** Problem description **
Rewrite the text of the records below as a JSON list of strings, one string per line and no blank lines, starting with the first line and going on through the line containing "Services in Hadley Wood".

== Given records ==

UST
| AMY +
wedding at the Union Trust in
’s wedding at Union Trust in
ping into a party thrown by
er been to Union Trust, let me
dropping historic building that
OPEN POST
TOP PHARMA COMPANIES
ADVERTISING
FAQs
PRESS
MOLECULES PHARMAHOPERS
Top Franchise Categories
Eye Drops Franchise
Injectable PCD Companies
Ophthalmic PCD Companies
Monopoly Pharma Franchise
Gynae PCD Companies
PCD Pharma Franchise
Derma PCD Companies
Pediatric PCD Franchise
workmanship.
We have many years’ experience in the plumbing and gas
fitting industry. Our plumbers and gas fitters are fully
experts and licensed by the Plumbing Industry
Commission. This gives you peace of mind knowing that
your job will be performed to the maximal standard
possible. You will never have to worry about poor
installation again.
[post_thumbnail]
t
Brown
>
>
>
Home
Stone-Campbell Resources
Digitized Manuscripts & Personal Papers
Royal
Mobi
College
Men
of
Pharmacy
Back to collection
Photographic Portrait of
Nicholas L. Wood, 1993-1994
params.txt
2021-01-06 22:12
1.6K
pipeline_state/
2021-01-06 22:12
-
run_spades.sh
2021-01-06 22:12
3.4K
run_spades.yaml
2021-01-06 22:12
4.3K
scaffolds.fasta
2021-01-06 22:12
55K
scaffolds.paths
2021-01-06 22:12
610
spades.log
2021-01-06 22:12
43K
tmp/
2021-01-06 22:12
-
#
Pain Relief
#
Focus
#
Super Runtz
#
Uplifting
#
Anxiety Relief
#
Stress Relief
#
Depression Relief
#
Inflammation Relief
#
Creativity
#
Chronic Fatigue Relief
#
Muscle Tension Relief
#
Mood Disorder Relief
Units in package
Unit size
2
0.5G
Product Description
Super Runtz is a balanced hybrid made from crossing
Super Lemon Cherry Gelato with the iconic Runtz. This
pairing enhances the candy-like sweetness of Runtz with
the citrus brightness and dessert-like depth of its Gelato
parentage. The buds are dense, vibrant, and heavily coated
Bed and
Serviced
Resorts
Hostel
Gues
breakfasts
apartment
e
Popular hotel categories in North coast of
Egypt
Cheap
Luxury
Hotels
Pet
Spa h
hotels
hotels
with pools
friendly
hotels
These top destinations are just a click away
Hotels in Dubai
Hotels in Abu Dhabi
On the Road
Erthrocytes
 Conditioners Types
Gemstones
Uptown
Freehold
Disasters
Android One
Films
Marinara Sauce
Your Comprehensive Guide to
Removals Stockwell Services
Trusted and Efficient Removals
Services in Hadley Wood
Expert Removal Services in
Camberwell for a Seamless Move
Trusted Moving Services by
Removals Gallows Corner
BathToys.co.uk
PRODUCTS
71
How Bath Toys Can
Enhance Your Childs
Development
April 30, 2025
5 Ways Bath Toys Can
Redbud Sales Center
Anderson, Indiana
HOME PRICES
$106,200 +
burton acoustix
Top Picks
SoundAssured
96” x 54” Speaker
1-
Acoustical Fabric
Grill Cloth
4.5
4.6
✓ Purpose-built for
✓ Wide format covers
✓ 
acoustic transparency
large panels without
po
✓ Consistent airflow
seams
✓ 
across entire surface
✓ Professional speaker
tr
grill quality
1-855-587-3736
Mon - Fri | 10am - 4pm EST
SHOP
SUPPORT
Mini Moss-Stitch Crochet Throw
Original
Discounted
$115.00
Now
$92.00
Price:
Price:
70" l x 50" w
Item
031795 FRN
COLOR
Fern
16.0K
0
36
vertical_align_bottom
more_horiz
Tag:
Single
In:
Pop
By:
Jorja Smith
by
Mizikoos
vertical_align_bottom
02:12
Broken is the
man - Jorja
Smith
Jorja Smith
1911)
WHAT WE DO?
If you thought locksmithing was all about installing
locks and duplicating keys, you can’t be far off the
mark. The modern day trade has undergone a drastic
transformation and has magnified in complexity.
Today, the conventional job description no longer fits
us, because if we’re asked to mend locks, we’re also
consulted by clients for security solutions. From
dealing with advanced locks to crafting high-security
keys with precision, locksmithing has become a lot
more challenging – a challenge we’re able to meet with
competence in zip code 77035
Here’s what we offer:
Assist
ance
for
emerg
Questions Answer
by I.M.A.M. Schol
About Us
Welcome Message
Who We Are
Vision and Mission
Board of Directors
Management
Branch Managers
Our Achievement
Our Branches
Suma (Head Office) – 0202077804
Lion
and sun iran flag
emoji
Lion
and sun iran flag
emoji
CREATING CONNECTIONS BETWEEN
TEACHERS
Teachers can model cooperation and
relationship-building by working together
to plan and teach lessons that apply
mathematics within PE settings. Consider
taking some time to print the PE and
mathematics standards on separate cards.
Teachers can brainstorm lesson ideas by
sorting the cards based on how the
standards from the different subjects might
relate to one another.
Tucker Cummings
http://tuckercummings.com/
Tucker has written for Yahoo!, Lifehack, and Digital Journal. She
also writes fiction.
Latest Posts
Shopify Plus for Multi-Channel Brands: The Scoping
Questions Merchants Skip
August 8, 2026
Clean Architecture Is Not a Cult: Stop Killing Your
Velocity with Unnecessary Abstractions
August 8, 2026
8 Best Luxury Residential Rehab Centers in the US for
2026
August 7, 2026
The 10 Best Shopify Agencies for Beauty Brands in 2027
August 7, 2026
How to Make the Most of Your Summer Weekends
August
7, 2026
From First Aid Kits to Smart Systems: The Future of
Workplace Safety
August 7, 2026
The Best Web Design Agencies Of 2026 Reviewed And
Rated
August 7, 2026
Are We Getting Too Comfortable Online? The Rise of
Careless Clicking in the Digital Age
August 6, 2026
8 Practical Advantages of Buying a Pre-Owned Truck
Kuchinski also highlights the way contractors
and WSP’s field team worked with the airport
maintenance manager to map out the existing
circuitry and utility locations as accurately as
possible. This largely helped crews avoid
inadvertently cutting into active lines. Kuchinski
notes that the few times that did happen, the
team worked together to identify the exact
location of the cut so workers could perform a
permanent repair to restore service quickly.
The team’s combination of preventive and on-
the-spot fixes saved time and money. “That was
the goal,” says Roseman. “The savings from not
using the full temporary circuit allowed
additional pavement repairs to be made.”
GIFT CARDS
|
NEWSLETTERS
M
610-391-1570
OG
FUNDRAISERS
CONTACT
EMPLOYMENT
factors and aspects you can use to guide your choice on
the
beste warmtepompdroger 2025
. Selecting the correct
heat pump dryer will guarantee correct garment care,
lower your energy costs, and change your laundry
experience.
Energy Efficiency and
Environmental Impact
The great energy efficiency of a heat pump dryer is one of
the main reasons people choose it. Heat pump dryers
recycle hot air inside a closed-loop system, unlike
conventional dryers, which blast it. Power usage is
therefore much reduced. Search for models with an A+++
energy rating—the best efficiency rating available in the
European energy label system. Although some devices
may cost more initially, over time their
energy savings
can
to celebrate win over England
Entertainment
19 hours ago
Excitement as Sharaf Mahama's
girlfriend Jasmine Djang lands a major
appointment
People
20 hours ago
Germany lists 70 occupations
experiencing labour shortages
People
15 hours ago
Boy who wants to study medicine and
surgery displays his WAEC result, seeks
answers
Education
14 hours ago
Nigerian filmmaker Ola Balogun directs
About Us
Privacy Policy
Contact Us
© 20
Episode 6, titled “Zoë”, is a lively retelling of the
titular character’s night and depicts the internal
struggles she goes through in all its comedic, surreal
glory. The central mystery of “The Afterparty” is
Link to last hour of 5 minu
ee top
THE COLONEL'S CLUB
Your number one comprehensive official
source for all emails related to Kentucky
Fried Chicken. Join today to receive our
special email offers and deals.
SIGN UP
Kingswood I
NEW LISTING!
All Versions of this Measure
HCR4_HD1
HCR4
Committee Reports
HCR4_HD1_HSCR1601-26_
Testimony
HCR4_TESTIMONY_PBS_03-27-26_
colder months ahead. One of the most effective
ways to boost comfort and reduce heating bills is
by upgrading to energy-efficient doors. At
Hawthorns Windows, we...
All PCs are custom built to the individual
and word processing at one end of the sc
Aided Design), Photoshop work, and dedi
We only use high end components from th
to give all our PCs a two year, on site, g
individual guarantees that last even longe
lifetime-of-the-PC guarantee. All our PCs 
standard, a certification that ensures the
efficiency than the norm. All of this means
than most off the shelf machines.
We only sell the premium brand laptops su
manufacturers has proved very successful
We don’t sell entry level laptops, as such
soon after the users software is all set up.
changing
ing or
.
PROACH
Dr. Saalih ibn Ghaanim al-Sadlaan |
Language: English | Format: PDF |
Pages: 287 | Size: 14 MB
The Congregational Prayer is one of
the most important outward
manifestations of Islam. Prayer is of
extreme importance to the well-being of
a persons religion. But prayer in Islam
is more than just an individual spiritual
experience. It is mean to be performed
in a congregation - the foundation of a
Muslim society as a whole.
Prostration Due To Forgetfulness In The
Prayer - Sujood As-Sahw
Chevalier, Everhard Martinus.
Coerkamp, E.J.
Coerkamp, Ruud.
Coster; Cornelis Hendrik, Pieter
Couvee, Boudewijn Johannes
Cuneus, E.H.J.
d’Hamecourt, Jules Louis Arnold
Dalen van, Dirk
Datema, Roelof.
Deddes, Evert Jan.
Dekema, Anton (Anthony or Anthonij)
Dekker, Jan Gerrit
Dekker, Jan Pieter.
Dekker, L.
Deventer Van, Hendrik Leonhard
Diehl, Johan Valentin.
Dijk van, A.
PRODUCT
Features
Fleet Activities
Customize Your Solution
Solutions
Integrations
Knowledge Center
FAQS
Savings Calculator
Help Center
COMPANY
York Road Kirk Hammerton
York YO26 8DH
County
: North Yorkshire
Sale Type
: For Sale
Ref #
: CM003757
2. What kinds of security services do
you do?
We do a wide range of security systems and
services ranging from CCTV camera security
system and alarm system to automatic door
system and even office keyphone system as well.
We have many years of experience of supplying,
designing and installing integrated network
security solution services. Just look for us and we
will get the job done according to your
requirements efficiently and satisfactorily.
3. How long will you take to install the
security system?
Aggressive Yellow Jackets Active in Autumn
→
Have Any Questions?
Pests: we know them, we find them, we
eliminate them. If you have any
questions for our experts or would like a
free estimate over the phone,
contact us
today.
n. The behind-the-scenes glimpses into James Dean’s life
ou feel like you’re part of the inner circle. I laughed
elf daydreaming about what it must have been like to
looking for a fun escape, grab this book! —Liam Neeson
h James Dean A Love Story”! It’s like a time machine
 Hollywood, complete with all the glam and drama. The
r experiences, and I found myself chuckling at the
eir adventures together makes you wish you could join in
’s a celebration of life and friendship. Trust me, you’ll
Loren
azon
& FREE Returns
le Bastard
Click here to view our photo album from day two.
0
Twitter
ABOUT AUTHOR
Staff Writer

===

** Written response **
[
  "UST",
  "| AMY +",
  "wedding at the Union Trust in",
  "’s wedding at Union Trust in",
  "ping into a party thrown by",
  "er been to Union Trust, let me",
  "dropping historic building that",
  "OPEN POST",
  "TOP PHARMA COMPANIES",
  "ADVERTISING",
  "FAQs",
  "PRESS",
  "MOLECULES PHARMAHOPERS",
  "Top Franchise Categories",
  "Eye Drops Franchise",
  "Injectable PCD Companies",
  "Ophthalmic PCD Companies",
  "Monopoly Pharma Franchise",
  "Gynae PCD Companies",
  "PCD Pharma Franchise",
  "Derma PCD Companies",
  "Pediatric PCD Franchise",
  "workmanship.",
  "We have many years’ experience in the plumbing and gas",
  "fitting industry. Our plumbers and gas fitters are fully",
  "experts and licensed by the Plumbing Industry",
  "Commission. This gives you peace of mind knowing that",
  "your job will be performed to the maximal standard",
  "possible. You will never have to worry about poor",
  "installation again.",
  "[post_thumbnail]",
  "t",
  "Brown",
  ">",
  ">",
  ">",
  "Home",
  "Stone-Campbell Resources",
  "Digitized Manuscripts & Personal Papers",
  "Royal",
  "Mobi",
  "College",
  "Men",
  "of",
  "Pharmacy",
  "Back to collection",
  "Photographic Portrait of",
  "Nicholas L. Wood, 1993-1994",
  "params.txt",
  "2021-01-06 22:12",
  "1.6K",
  "pipeline_state/",
  "2021-01-06 22:12",
  "-",
  "run_spades.sh",
  "2021-01-06 22:12",
  "3.4K",
  "run_spades.yaml",
  "2021-01-06 22:12",
  "4.3K",
  "scaffolds.fasta",
  "2021-01-06 22:12",
  "55K",
  "scaffolds.paths",
  "2021-01-06 22:12",
  "610",
  "spades.log",
  "2021-01-06 22:12",
  "43K",
  "tmp/",
  "2021-01-06 22:12",
  "-",
  "#",
  "Pain Relief",
  "#",
  "Focus",
  "#",
  "Super Runtz",
  "#",
  "Uplifting",
  "#",
  "Anxiety Relief",
  "#",
  "Stress Relief",
  "#",
  "Depression Relief",
  "#",
  "Inflammation Relief",
  "#",
  "Creativity",
  "#",
  "Chronic Fatigue Relief",
  "#",
  "Muscle Tension Relief",
  "#",
  "Mood Disorder Relief",
  "Units in package",
  "Unit size",
  "2",
  "0.5G",
  "Product Description",
  "Super Runtz is a balanced hybrid made from crossing",
  "Super Lemon Cherry Gelato with the iconic Runtz. This",
  "pairing enhances the candy-like sweetness of Runtz with",
  "the citrus brightness and dessert-like depth of its Gelato",
  "parentage. The buds are dense, vibrant, and heavily coated",
  "Bed and",
  "Serviced",
  "Resorts",
  "Hostel",
  "Gues",
  "breakfasts",
  "apartment",
  "e",
  "Popular hotel categories in North coast of",
  "Egypt",
  "Cheap",
  "Luxury",
  "Hotels",
  "Pet",
  "Spa h",
  "hotels",
  "hotels",
  "with pools",
  "friendly",
  "hotels",
  "These top destinations are just a click away",
  "Hotels in Dubai",
  "Hotels in Abu Dhabi",
  "On the Road",
  "Erthrocytes",
  " Conditioners Types",
  "Gemstones",
  "Uptown",
  "Freehold",
  "Disasters",
  "Android One",
  "Films",
  "Marinara Sauce",
  "Your Comprehensive Guide to",
  "Removals Stockwell Services",
  "Trusted and Efficient Removals",
  "Services in Hadley Wood"
]